[RECORDS SUPPLIED]
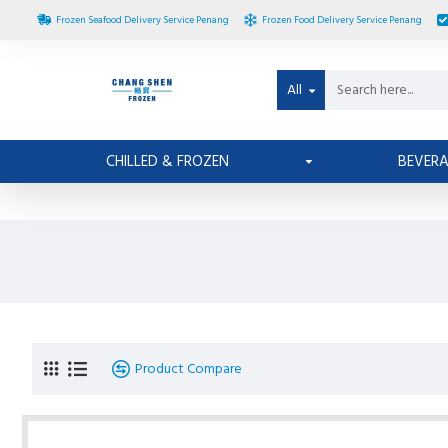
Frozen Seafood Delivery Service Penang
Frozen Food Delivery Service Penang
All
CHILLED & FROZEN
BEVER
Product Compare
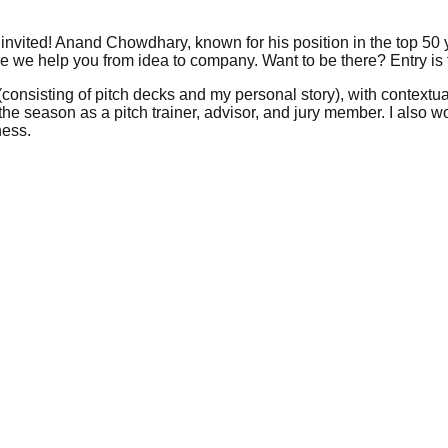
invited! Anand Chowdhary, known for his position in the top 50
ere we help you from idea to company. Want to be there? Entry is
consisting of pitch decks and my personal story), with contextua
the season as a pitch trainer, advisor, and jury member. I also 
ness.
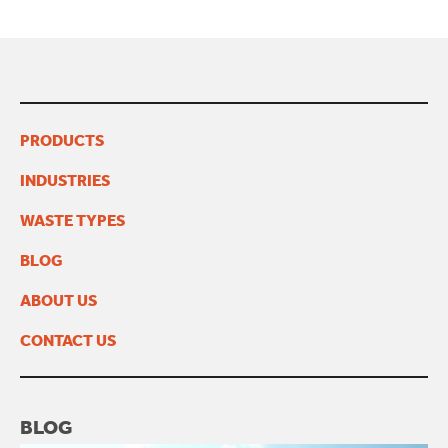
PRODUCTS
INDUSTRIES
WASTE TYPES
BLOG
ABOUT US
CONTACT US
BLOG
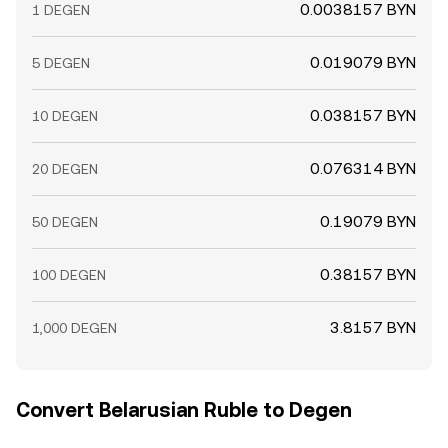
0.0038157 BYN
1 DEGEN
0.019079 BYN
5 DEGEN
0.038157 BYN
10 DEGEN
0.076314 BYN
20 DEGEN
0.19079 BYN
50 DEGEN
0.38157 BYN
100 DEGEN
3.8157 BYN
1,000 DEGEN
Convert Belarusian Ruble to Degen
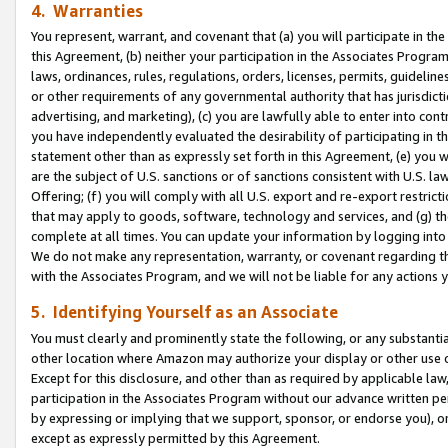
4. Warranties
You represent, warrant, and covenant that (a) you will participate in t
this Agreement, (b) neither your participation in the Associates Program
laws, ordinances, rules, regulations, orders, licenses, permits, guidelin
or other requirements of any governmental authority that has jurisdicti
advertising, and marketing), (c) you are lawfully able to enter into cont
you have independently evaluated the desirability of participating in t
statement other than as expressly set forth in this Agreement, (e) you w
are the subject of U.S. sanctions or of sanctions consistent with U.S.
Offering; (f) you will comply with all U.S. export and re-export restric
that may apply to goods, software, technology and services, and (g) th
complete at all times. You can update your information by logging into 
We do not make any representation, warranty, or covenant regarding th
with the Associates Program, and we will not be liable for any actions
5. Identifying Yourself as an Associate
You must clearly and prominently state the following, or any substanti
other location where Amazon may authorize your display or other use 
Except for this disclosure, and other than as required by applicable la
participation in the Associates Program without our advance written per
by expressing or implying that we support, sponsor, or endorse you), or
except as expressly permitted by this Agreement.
[/RECORDS SUPPLIED]
WHAT THIS TASK INVOLVES: Starting at the beginning of the entries and ending at the line containing "Convert Belarusian Ruble to Degen", write the lines out again with "BLOG" swapped for "NEWS" and nothing else changed. Leave the pictures out.

EXERCISE ANSWER:
Frozen Seafood Delivery Service Penang
Frozen Food Delivery Service Penang
All
CHILLED & FROZEN
BEVER
Product Compare
invited! Anand Chowdhary, known for his position in the top 50
ere we help you from idea to company. Want to be there? Entry is
consisting of pitch decks and my personal story), with contextua
the season as a pitch trainer, advisor, and jury member. I also 
ness.
PRODUCTS
INDUSTRIES
WASTE TYPES
NEWS
ABOUT US
CONTACT US
NEWS
0.0038157 BYN
1 DEGEN
0.019079 BYN
5 DEGEN
0.038157 BYN
10 DEGEN
0.076314 BYN
20 DEGEN
0.19079 BYN
50 DEGEN
0.38157 BYN
100 DEGEN
3.8157 BYN
1,000 DEGEN
Convert Belarusian Ruble to Degen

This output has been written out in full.